ROGERS -- When customers roll up to 7 Brew Coffee they're to be greeted with a smile, polite banter and quick, courteous service.
Ron Crume, president and co-founder of 7 Brew, says customer service is what he hopes makes his operation stand out. He wants every drive-thru customer to feel welcome, special and important and drive away from the store not only with a cup of coffee or specialty drink but impressed by 7 Brew's high-energy and cheery atmosphere.
"We want to change people's day with a smile," Crume explained. "It's not just about the cup of coffee."
That's not to say the product isn't vital, he added. The company's coffee is roasted specifically for the brand using a mix of coffee beans from Ethiopia, Colombia and Brazil, resulting in a medium blend that's appealing to a wide variety of palates, Crume said. Named for the biblical use of the number 7 to indicate completion or perfection, 7 Brew has a drink menu featuring both hot and iced coffee, teas, smoothies, Italian sodas and infused energy drinks.
In the U.S., the coffee shop industry includes about 30,000 stores with combined annual revenue of $20 billion, according to the National Coffee Association. Technomics, a food-service research firm, found in its 2016 Bakery & Coffee Cafe Consumer Trend Report that coffee cafes are the second-largest in the quick-service menu category, behind hamburgers but ahead of pizza.
According to data provided by business services company Dun & Bradstreet, consumer taste and income level drive demand in the coffee shop sector with profitability closely linked to a company's ability to secure prime locations and deliver high quality products. Bigger coffee companies like Starbucks have an advantage in purchasing power, financing and marketing, but smaller operations compete by offering specialized products, serving a local market, or providing superior customer service, according to Dun & Bradstreet.
Technomics' report also noted that offering beverages besides coffee is a way for a cafe to differentiate itself and boost the cost of the average transaction. It also negates the veto vote for customers who aren't so keen on coffee.

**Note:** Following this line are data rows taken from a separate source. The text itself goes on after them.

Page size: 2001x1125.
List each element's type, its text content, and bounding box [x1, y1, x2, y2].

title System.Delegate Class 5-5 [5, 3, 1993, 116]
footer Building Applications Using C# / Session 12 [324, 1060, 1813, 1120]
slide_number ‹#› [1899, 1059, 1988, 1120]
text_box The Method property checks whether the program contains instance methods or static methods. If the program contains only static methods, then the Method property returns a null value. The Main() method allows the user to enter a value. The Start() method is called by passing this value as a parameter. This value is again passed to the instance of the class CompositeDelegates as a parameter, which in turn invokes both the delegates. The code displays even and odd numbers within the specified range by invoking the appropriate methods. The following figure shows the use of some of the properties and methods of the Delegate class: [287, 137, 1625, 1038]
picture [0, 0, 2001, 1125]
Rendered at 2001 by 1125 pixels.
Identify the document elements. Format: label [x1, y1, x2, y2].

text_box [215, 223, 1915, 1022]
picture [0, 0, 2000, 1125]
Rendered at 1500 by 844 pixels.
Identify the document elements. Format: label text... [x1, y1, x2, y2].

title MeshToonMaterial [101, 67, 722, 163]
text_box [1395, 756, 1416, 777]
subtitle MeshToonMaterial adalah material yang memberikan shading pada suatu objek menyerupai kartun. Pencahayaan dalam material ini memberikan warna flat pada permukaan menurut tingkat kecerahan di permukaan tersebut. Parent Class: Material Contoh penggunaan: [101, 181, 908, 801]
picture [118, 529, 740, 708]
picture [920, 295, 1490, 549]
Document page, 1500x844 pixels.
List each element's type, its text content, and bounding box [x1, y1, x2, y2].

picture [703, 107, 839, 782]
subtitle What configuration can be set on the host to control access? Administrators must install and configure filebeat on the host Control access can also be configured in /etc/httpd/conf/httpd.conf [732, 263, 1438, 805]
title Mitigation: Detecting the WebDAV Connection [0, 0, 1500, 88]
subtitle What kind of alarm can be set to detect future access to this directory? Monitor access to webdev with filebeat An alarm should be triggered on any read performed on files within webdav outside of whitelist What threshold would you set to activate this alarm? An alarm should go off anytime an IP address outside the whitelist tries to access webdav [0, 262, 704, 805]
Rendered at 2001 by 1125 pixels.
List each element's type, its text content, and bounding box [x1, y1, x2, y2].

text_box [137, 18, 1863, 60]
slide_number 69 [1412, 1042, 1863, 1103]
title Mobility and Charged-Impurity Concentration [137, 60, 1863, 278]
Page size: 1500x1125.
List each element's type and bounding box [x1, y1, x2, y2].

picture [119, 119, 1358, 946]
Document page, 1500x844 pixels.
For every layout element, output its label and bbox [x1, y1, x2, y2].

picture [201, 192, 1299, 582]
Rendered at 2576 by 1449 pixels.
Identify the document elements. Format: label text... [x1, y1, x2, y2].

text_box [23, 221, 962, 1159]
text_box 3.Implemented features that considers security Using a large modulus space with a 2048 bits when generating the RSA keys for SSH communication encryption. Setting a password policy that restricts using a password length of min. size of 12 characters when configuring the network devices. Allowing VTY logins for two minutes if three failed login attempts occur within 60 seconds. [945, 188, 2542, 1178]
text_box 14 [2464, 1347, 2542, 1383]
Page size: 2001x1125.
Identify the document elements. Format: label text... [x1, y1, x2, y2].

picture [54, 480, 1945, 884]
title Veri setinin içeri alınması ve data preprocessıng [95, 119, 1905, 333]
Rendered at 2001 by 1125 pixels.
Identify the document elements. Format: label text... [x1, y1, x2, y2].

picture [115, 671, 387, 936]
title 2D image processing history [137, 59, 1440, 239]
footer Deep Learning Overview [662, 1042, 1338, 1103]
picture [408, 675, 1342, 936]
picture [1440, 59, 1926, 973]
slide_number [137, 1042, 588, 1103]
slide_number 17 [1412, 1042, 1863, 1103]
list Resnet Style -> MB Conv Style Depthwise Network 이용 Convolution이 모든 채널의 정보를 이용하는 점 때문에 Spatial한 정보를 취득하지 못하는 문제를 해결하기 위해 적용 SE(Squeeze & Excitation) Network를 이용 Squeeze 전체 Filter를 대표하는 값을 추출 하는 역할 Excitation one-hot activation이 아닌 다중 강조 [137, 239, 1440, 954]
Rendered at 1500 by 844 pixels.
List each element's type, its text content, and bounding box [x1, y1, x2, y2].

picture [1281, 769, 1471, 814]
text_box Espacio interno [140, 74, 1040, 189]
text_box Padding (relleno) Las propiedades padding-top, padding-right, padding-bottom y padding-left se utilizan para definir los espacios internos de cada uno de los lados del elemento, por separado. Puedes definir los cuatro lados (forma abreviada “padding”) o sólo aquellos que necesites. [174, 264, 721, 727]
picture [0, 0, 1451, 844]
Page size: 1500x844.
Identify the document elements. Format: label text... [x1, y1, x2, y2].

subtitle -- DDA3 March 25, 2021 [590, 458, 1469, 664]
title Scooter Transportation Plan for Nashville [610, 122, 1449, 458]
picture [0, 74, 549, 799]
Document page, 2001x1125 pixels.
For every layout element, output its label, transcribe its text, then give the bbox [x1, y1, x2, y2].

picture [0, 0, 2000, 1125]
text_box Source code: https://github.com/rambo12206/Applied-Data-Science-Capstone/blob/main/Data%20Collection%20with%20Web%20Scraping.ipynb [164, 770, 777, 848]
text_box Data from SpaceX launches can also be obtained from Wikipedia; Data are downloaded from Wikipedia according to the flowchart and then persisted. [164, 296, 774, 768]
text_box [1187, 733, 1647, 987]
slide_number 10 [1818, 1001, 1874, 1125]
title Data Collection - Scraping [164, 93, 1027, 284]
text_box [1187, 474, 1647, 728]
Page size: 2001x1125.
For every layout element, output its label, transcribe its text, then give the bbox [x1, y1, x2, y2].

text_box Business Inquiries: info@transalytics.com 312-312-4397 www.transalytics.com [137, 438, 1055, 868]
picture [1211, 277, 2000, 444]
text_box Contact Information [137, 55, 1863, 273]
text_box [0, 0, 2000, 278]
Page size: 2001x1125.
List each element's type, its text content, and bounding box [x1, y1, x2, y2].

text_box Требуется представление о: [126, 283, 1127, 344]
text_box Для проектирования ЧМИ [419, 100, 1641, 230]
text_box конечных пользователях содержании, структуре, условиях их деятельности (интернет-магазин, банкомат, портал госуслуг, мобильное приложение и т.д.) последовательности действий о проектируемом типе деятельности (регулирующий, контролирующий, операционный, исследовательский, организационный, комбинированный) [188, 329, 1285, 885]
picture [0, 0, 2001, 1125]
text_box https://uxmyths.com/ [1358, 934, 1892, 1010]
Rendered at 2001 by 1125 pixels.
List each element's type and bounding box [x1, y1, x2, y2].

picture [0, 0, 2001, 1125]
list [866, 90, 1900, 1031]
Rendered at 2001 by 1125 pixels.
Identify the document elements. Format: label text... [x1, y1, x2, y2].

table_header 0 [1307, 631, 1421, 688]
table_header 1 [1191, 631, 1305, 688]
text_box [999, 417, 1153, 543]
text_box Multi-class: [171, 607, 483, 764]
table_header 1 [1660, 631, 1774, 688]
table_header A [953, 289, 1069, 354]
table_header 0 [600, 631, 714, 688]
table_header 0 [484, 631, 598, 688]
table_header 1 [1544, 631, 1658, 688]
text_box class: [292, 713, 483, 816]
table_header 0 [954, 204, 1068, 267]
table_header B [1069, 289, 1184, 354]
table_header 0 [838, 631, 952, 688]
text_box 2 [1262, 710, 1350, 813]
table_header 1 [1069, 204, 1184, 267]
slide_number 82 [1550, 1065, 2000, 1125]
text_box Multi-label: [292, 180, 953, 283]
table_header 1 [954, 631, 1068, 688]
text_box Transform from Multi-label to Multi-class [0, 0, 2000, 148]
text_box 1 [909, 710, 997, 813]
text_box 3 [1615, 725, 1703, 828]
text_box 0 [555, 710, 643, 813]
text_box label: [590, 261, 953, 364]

7 Brew has one location in Rogers on South 52nd Street off Horsebarn Road that opened in February. A second location in Bentonville at 2500 E. Central Ave. is under construction and expected to be open for business in mid-July. A third store going up on the 4200 block of West Walnut Street in Rogers should be serving customers by the end of summer. A location in Fayetteville and a third Rogers store are also in the works with planning underway for at least four more Northwest Arkansas locations.
Crume said all the locations will be company-owned.
"We want to be an national chain," Crume explained. "And we want our home to be here in Northwest Arkansas."
The idea for 7 Brew percolated for a long time. In the 1990s, while working as a custom builder in Northwest Arkansas, Crume, an Oregon native, hatched a plan to open coffee shops. He was inspired by the privately held Dutch Bros. Coffee brand, headquartered in his home state, and dreamed of building something similar in Northwest Arkansas. But the dream never materialized and Crume returned to Oregon in the late 1990s where he opened a hot-rod shop, foundry and machine shop, feeling at times like he missed an opportunity.
"I regretted it for years, but it wasn't the right time," Crume said.
He continued to visit his family in Oregon and considered his coffee shop concept while watching Northwest Arkansas grow. He noticed the region's coffee offerings were varied, from national chains to locally owned coffee operations, but still there were no dedicated drive-thru coffee shops.
The Technomics Bakery & Coffee Cafe Consumer Trend Report notes drive-thru coffee cafes are becoming more popular across the U.S. as owners look at ways to operate with a smaller footprint and fewer employees while providing convenience for customers.
Crume, with the support of his wife, Lisa, their two daughters and son-in-law, decided in 2015 he'd make a go of his coffee shop dreams. He put the skills he acquired as a builder to use, scouting and obtaining key locations. Crume opted to build his coffee shops himself, constructing them in modular sections in a Rogers warehouse, so they could be put up on-site quickly and efficiently.
He said the smaller footprint of his drive-thru stores allows him to move into prime areas with existing retail and shops where other expansion isn't possible. He designed the buildings, with large windows and lots of glass, to feel open and friendly and allow for more interaction with customers. Each location is operated with a staff of 12 to 15 workers.
In the end, while Crume had run his own companies for years, the leap of faith to establish 7 Brew didn't come without trepidation and worry.
"If you're dream isn't a bit scary, its not big enough," Lisa Crume said.
Ron Crume agreed, adding while for years he considered 7 Brew a lost dream, it ended up simply a dream delayed with time allowing for even better and unexpected outcomes.
"It took this whole team," he said of building 7 Brew. "I never dreamed I'd be in business with my wife and kids. We couldn't do it without them."